While we toil between the thrill of the ride, and the need for clean drawers, and counting our blessings for still being alive, we ride to a shortened upside of the "V" recovery (about present time), and take a dip in a "U" shaped fashion. Well, since we had a great fall already, the left side of this "U" is not as great as the right side will be. And, the bottom of the "U" would last maybe 6-9 months. So, by mid-2010, we may be about where we are right now. I can clearly see the DOW to once again flirt with 9200, or lower, and I can see a Dow of 10,000 being surpassed in just over a year. Actually, expect a Dow of 11,500 or better by 2nd quarter 2011.

Ok, it get's fuzzy from here. So far, is pure REASONING. It dropped too far too quick. It recovered too quick, and adjusted. It has not accounted for one thing. TIME. In time, cost go up.
Make that stock prices go up. And to this end, I expect to see a fairly steep rise in the right side of the "U" that followed the small 'v''. By the end of 2011, I expect to see gold at near $1100 an ounce. It will be in range with the other stock price rises, and maybe even slightly less, on a percentage basis. By the end of 2011, I expect to see $90 barrel oil, consistently.

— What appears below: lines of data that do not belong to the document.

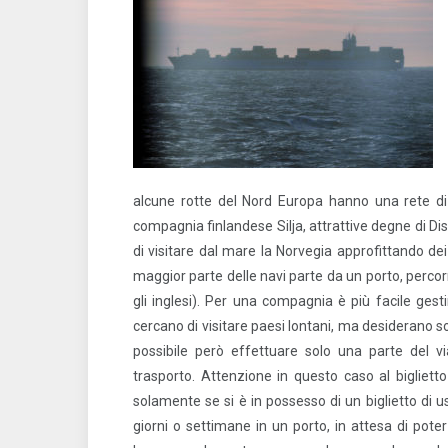
alcune rotte del Nord Europa hanno una rete di 
compagnia finlandese Silja, attrattive degne di Di
di visitare dal mare la Norvegia approfittando dei 
maggior parte delle navi parte da un porto, percorr
gli inglesi). Per una compagnia è più facile gest
cercano di visitare paesi lontani, ma desiderano s
possibile però effettuare solo una parte del v
trasporto. Attenzione in questo caso al biglietto
solamente se si è in possesso di un biglietto di 
giorni o settimane in un porto, in attesa di poter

My questions come from the end of 2011 to early 2012. So let me make a definition here. A recession, is a time of hardship, for BANKS. Nothing more, nothing less. Granted, struggling economies can put tight reins on banks. I do see dips on banks throughout 2010 and 2011.
But there is a new concern by 2012. Banks are simply too far over-valued. And I see that sector getting SLAMMED. But, unlike other recessions, caused by banks, this one is different. The market as a whole, goes forward. And, by mid 2012, the Dow is tettering near 12,000. As it shakes off the damage banks try to do, by second quarter 2013, the Dow is pushing 13,500.

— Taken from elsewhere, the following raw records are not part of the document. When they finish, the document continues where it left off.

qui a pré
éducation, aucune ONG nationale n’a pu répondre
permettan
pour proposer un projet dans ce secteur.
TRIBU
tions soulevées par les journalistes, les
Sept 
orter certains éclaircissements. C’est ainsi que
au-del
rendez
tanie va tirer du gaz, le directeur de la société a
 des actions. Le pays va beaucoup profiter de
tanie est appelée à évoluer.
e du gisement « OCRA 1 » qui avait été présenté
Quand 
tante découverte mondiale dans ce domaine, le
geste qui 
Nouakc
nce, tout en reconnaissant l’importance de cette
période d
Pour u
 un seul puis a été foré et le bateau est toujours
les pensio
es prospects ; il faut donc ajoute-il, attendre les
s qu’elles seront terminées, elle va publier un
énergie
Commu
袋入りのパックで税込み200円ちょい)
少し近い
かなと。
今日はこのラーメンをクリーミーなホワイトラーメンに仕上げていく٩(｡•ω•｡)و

To do this takes some great awakening. Somewhere, somehow, people have to "wake up". Enough to realize, that if you let computers rule your life, they will. Goldman's, JP Morgan's, B of A's, Merrill's, they all have "TOYS", to ruin your world,,, forever. Hopefully, by then, people will realize, we can live without those "programs" quite adequately.

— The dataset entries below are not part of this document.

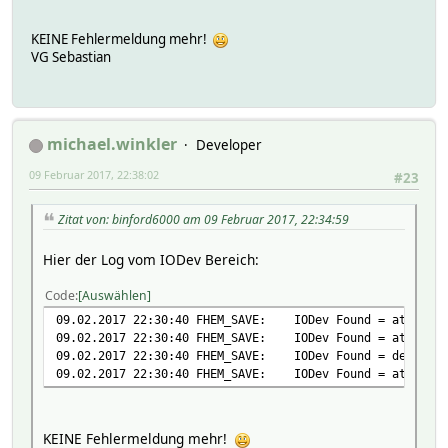
KEINE Fehlermeldung mehr!
VG Sebastian
michael.winkler
Developer
09 Februar 2017, 22:38:02
#23
Zitat von: binford6000 am 09 Februar 2017, 22:34:59
Hier der Log vom IODev Bereich:
Code
Auswählen
09.02.2017 22:30:40 FHEM_SAVE: IODev Found = attr Ast
09.02.2017 22:30:40 FHEM_SAVE: IODev Found = attr EnO
09.02.2017 22:30:40 FHEM_SAVE: IODev Found = define CU
09.02.2017 22:30:40 FHEM_SAVE: IODev Found = attr own
KEINE Fehlermeldung mehr!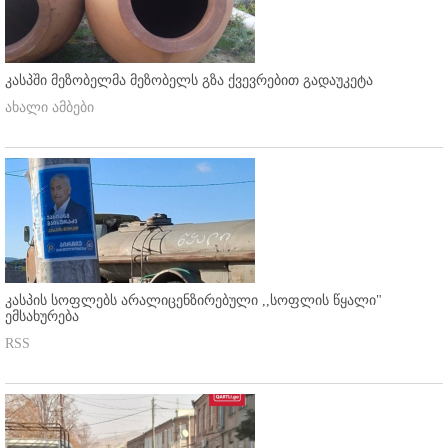
კასპში მეზობელმა მეზობელს გზა ქვევრებით გადაუკეტა
ახალი ამბები
კასპის სოფლებს არალიცენზირებული ,,სოფლის წყალი"
ემსახურება
RSS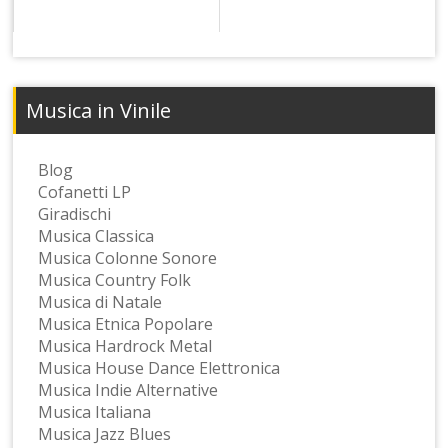
Musica in Vinile
Blog
Cofanetti LP
Giradischi
Musica Classica
Musica Colonne Sonore
Musica Country Folk
Musica di Natale
Musica Etnica Popolare
Musica Hardrock Metal
Musica House Dance Elettronica
Musica Indie Alternative
Musica Italiana
Musica Jazz Blues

Yes, there is some financial pain in the mean time. When, and if we get past that, there is a growth side to push Dow to over 14000, by the end of 2013, with more upside potential beyond that. Dow of 16,000 not out of the question by 2015,,, if you do something to STOP the computers from ruling your world.

A computer is a tool. Nothing more. Take a serious look at a movie called "War Games", and then apply that to the market. Global Nuclear Financial War? No, thank you. How about a nice game of Chess?

I will not be easy, but we can get there. We have to put reins on some of the top players, and the market can soar.